- **Requirements**
Copy out every line of the data below, word for word.
· · · · ·
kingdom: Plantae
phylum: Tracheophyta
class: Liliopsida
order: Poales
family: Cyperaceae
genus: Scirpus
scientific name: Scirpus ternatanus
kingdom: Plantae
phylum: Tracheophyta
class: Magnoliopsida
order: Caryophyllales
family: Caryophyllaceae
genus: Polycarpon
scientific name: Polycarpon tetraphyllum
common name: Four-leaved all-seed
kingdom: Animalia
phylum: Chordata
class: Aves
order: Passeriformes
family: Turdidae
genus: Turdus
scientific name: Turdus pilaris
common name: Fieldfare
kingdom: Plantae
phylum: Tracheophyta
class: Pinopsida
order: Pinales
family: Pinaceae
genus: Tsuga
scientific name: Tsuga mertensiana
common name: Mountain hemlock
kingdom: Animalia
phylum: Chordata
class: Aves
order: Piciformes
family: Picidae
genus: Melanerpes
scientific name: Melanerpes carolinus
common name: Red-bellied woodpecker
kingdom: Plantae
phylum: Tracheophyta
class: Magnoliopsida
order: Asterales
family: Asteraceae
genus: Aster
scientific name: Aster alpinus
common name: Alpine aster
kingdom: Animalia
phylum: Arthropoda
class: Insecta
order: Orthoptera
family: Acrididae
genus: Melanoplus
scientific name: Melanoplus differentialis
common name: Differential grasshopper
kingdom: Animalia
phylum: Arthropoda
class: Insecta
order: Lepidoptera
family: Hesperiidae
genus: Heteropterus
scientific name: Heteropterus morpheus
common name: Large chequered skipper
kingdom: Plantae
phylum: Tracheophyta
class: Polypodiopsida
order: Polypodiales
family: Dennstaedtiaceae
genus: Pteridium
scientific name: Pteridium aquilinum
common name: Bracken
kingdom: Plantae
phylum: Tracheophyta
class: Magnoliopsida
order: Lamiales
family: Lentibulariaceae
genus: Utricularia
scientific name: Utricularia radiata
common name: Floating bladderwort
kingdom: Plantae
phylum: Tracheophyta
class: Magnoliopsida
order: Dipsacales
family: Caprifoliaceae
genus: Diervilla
· · · · ·
- **Written response**
kingdom: Plantae
phylum: Tracheophyta
class: Liliopsida
order: Poales
family: Cyperaceae
genus: Scirpus
scientific name: Scirpus ternatanus
kingdom: Plantae
phylum: Tracheophyta
class: Magnoliopsida
order: Caryophyllales
family: Caryophyllaceae
genus: Polycarpon
scientific name: Polycarpon tetraphyllum
common name: Four-leaved all-seed
kingdom: Animalia
phylum: Chordata
class: Aves
order: Passeriformes
family: Turdidae
genus: Turdus
scientific name: Turdus pilaris
common name: Fieldfare
kingdom: Plantae
phylum: Tracheophyta
class: Pinopsida
order: Pinales
family: Pinaceae
genus: Tsuga
scientific name: Tsuga mertensiana
common name: Mountain hemlock
kingdom: Animalia
phylum: Chordata
class: Aves
order: Piciformes
family: Picidae
genus: Melanerpes
scientific name: Melanerpes carolinus
common name: Red-bellied woodpecker
kingdom: Plantae
phylum: Tracheophyta
class: Magnoliopsida
order: Asterales
family: Asteraceae
genus: Aster
scientific name: Aster alpinus
common name: Alpine aster
kingdom: Animalia
phylum: Arthropoda
class: Insecta
order: Orthoptera
family: Acrididae
genus: Melanoplus
scientific name: Melanoplus differentialis
common name: Differential grasshopper
kingdom: Animalia
phylum: Arthropoda
class: Insecta
order: Lepidoptera
family: Hesperiidae
genus: Heteropterus
scientific name: Heteropterus morpheus
common name: Large chequered skipper
kingdom: Plantae
phylum: Tracheophyta
class: Polypodiopsida
order: Polypodiales
family: Dennstaedtiaceae
genus: Pteridium
scientific name: Pteridium aquilinum
common name: Bracken
kingdom: Plantae
phylum: Tracheophyta
class: Magnoliopsida
order: Lamiales
family: Lentibulariaceae
genus: Utricularia
scientific name: Utricularia radiata
common name: Floating bladderwort
kingdom: Plantae
phylum: Tracheophyta
class: Magnoliopsida
order: Dipsacales
family: Caprifoliaceae
genus: Diervilla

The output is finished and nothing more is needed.